■ 给定文段

---

注意，这里实现并非调整到严格意义上的大顶堆，只是保证根节点为最大值（但是，可以满足排序的需求）。

例如，初始状态为：

          7
       /      \
      3        2
     / \      / \
    5   6    0   -1
   / \
  8   8

第一轮build_max_heap后，结果为：（并不满足大顶堆）

          8
       /      \
      7        2
     / \      / \
    3   6    0   -1
   / \
  8   5

若要构建完整的大顶堆，则需要在交换节点后递归调整子树，调整代码如下：

#include <iostream>
#include <vector>

void build_max_heap(std::vector<int> &a, int len)
{
    for (int i = len / 2 - 1; i >= 0; --i) {
        if ( (2 * i + 1) < len && a[i] < a[2 * i + 1] ) {
            // 最后一个非叶子节点 < 左子节点
            std::swap(a[i], a[2 * i + 1]);

            // 递归调整左子树
            if ((2 * (2 * i + 1) + 1 < len && a[2 * i + 1] < a[2 * (2 * i + 1) + 1])
               || (2 * (2 * i + 1) + 2 < len && a[2 * i + 1] < a[2 * (2 * i + 1) + 2])) {
                build_max_heap(a, len);
            }
        }

        if ( (2 * i + 2) < len && a[i] < a[2 * i + 2] ) {
            // 最后一个非叶子节点 < 右子节点
            std::swap(a[i], a[2 * i + 2]);

            // 递归调整右子树
            if ((2 * (2 * i + 2) + 1 < len && a[2 * i + 2] < a[2 * (2 * i + 2) + 1])
               || (2 * (2 * i + 2) + 2 < len && a[2 * i + 2] < a[2 * (2 * i + 2) + 2])) {
                build_max_heap(a, len);
            }
        }
    }
}

int main()

---

■ 所给信息
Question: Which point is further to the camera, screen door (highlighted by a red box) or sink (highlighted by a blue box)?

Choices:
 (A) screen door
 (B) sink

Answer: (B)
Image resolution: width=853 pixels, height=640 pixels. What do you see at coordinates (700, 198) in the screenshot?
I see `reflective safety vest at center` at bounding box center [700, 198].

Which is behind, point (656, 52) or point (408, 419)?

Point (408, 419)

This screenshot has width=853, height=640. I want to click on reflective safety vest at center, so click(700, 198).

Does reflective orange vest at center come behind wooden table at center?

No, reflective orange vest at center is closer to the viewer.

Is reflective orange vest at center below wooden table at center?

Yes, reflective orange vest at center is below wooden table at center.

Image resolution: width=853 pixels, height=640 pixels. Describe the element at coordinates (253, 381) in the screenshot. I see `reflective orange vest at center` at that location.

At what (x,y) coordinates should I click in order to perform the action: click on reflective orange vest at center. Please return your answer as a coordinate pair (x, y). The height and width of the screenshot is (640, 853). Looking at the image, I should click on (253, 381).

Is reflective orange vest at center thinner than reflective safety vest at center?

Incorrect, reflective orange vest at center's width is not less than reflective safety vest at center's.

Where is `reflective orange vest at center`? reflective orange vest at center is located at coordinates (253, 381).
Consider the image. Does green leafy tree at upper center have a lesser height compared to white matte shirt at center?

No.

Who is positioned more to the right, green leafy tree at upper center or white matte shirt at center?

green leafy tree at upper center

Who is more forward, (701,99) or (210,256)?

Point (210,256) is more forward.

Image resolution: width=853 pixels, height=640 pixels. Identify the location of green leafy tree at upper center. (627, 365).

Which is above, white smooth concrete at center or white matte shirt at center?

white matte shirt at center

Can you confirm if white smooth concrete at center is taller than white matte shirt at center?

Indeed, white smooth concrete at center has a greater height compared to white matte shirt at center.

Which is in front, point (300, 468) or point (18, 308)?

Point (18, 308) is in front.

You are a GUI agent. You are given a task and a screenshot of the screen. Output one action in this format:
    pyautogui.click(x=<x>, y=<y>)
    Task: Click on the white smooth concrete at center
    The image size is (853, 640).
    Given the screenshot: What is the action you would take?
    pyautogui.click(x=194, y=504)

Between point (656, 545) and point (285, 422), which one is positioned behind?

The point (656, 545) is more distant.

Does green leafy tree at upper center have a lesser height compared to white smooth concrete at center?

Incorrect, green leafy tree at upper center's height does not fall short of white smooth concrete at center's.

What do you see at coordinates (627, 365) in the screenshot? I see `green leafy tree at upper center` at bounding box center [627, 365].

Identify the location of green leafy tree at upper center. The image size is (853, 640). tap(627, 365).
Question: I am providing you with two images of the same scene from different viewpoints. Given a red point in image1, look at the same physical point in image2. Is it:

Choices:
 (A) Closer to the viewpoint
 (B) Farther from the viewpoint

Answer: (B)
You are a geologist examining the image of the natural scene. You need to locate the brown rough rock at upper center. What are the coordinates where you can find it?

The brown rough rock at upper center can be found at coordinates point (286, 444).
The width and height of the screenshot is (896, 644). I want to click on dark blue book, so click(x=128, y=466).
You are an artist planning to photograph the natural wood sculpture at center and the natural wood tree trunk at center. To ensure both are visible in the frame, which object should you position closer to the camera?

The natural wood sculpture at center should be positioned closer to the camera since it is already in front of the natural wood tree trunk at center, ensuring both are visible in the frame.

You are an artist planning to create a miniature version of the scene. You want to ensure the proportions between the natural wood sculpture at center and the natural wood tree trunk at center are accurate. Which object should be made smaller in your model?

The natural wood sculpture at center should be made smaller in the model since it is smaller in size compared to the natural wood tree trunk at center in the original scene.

---

■ 任务要求
1. 把给定文段中的这句话译成英文：“注意，这里实现并非调整到严格意义上的大顶堆，只是保证根节点为最大值（但是，可以满足排序的需求）。”
2. 请原样输出给定文段中从“若要构建完整的大顶堆，则需要在交换节点后递归调整子树，调整代码如下：”开始、到“a[2 * (2 * i + 1) + 1])”为止（包括这几个字）的内容。
3. 根据给定文段回答：
(a) 初始状态下根节点的值是多少？
(b) 第一轮 build_max_heap 后，根节点的值变为多少？
(c) 调整代码开头包含了哪两个头文件？
这些记录与给定文段没有关系。

■ 任务答案
1. Note that this implementation does not adjust the array into a max-heap in the strict sense; it only ensures that the root node holds the maximum value (which is nevertheless enough for sorting).

2.
若要构建完整的大顶堆，则需要在交换节点后递归调整子树，调整代码如下：

#include <iostream>
#include <vector>

void build_max_heap(std::vector<int> &a, int len)
{
    for (int i = len / 2 - 1; i >= 0; --i) {
        if ( (2 * i + 1) < len && a[i] < a[2 * i + 1] ) {
            // 最后一个非叶子节点 < 左子节点
            std::swap(a[i], a[2 * i + 1]);

            // 递归调整左子树
            if ((2 * (2 * i + 1) + 1 < len && a[2 * i + 1] < a[2 * (2 * i + 1) + 1])

3.
(a) 7
(b) 8
(c) <iostream> 和 <vector>